For every prototype / POC thrown away there are 9 other prototypes ending up in production or getting sold as business software. If you feel the urge to write a prototype to learn something new please do not show it to your manager/sales rep!

pasquinelli|9 years ago

What if you prototype a game mechanic and it's shit?

pandaman|9 years ago

In games industry nobody ships prototypes. If you manage to put one on Steam it's not going to sell much either. And yes, writing prototypes is normal, read on "Cerny method" if you are curious.

zmb_|9 years ago

They were four people shipping multiple games a year. They couldn't afford to prototype or build proofs of concept. They had to ship.

h1d|9 years ago

Doesn't sound like a generally useful tip.

Negitivefrags|9 years ago

> If you plan to throw one away, you will end up throwing away two.

crdoconnor|9 years ago

>you will always write it better a second time.

No. You won't:

https://en.wikipedia.org/wiki/Second-system_effect

JustSomeNobody|9 years ago

Exactly. I have seen several core business rewrites that didn't make it past the "We must create the one true architecture that will allow us to keep this software from turning to spaghetti like the last one" phase.

eigenbom|9 years ago

I think there's a distinction between prototypes of parts of the game and the full game.

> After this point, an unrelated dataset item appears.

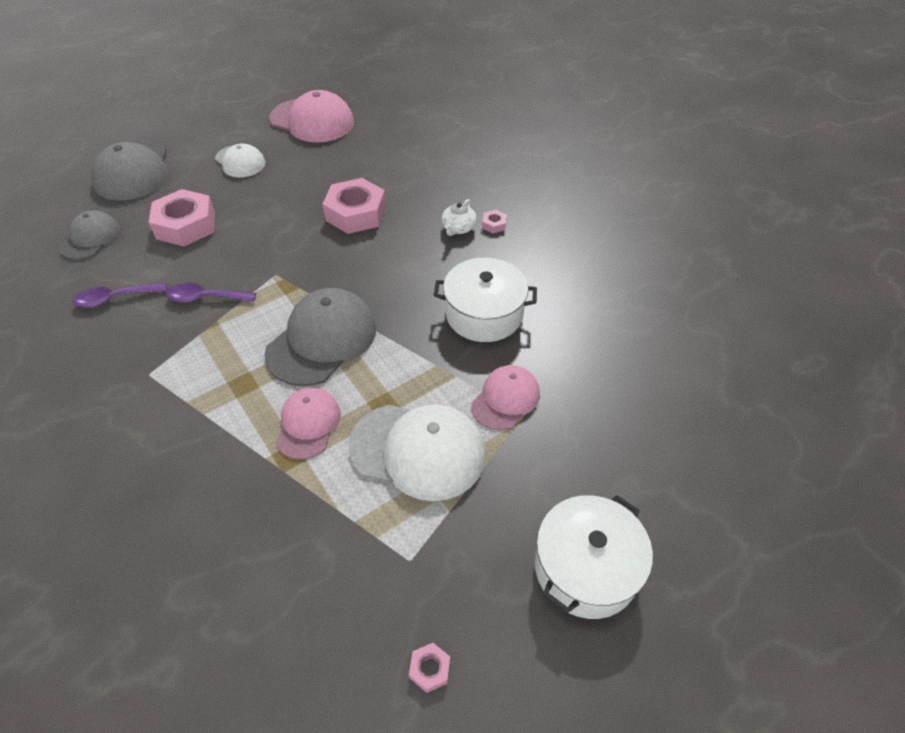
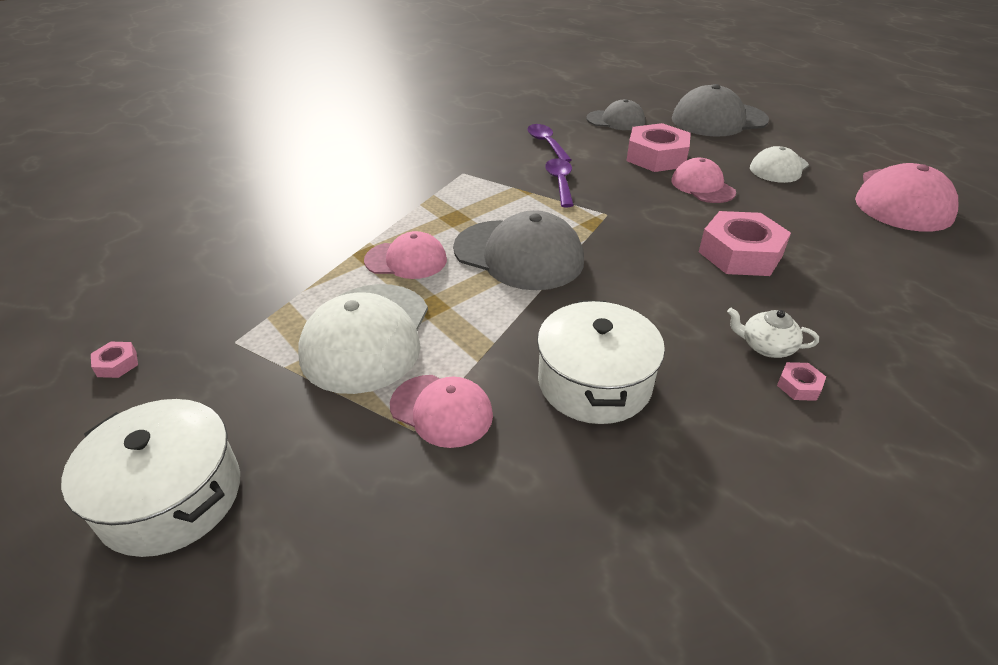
camera: 85 degrees right, 10 degrees down
(252, 209) = (702, 186): none -> pink cap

I remember Carmack building a prototype of the texturing system for Rage to see if it would all work, so maybe the prototyping was always just an implicit part of JC's programming.

imron|9 years ago

I think the distinction lies in always building production ready code.

You can build things to try out and experiment different modes of play or modes of rendering but the code you write should always be production ready. No taking shortcuts because "it's just a prototype".

viseztrance|9 years ago

He addresses this during QA (@28:00).

Nomentatus|9 years ago

I think that rewrites happened, it's just that they were called "the next game." If you were gonna rewrite, you might as well change the costumes and sets some, and sell to everyone all over again.

JustSomeNobody|9 years ago

Disagree or not, but it very obviously worked for them.